### Try it:
Your output should be each line from the material below that has the word "wrist".

+ + + + +

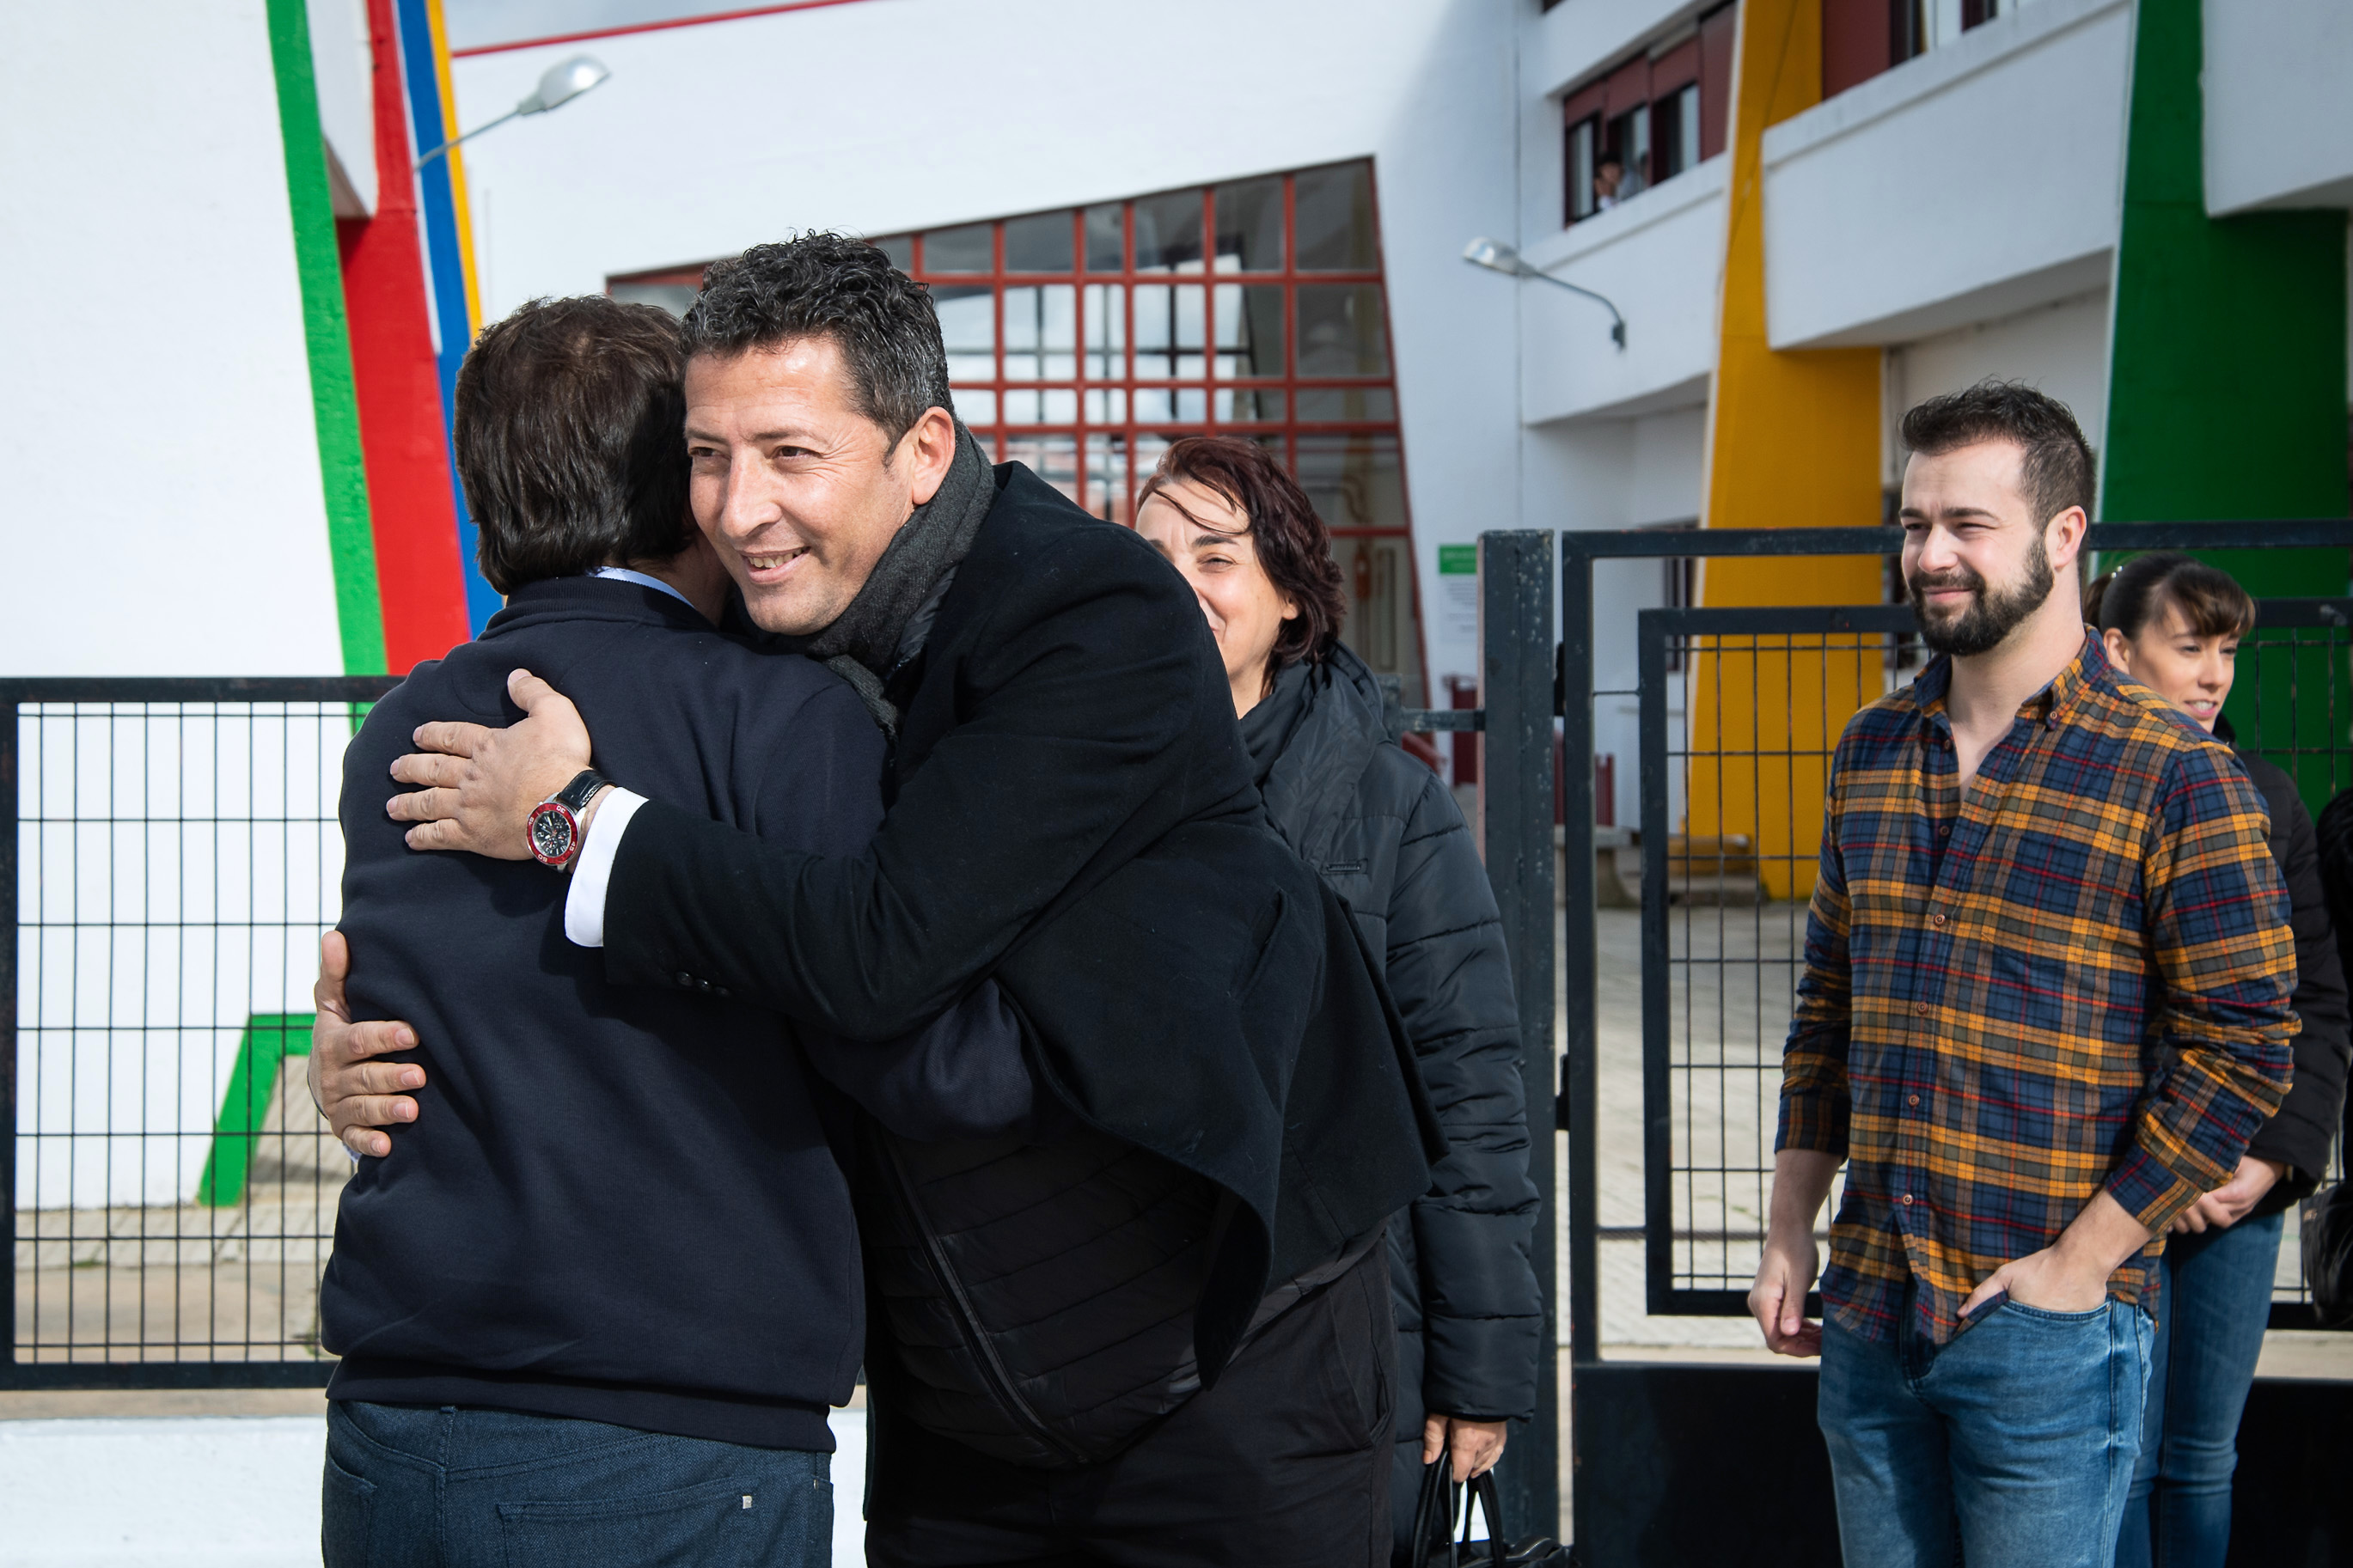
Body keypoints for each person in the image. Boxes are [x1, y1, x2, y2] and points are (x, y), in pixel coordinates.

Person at [312, 234, 1439, 1566]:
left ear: (920, 451)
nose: (739, 509)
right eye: (708, 457)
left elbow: (876, 953)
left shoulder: (1091, 614)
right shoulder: (759, 639)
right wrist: (392, 1036)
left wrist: (570, 821)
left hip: (1212, 1331)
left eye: (792, 454)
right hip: (958, 1361)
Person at [317, 295, 1031, 1567]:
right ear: (687, 489)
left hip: (394, 1412)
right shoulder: (777, 720)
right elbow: (913, 1032)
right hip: (669, 1418)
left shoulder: (400, 729)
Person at [1745, 381, 2297, 1567]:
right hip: (1868, 1304)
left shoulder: (2174, 775)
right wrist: (1791, 1225)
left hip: (2046, 1327)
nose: (1929, 555)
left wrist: (2084, 1259)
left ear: (2062, 536)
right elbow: (1827, 1009)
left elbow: (2243, 1044)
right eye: (1912, 524)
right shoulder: (1869, 751)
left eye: (1965, 525)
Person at [1131, 437, 1543, 1563]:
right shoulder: (1070, 780)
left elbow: (1468, 1090)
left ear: (1288, 602)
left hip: (1340, 1343)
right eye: (1146, 556)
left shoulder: (1385, 806)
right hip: (1123, 1346)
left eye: (1211, 557)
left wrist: (1480, 1369)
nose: (1173, 586)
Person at [2085, 553, 2350, 1568]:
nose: (2210, 675)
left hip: (2239, 1193)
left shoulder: (2267, 798)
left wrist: (2269, 1161)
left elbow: (2315, 1001)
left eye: (2225, 650)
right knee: (2121, 1456)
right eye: (2185, 646)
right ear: (2115, 649)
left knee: (2199, 1458)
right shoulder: (2071, 795)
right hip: (2108, 1191)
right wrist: (2164, 1161)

+ + + + +

### Your response:
right wrist: (392, 1036)
left wrist: (570, 821)
right wrist: (1791, 1225)
left wrist: (2084, 1259)
left wrist: (1480, 1369)
left wrist: (2269, 1161)
right wrist: (2164, 1161)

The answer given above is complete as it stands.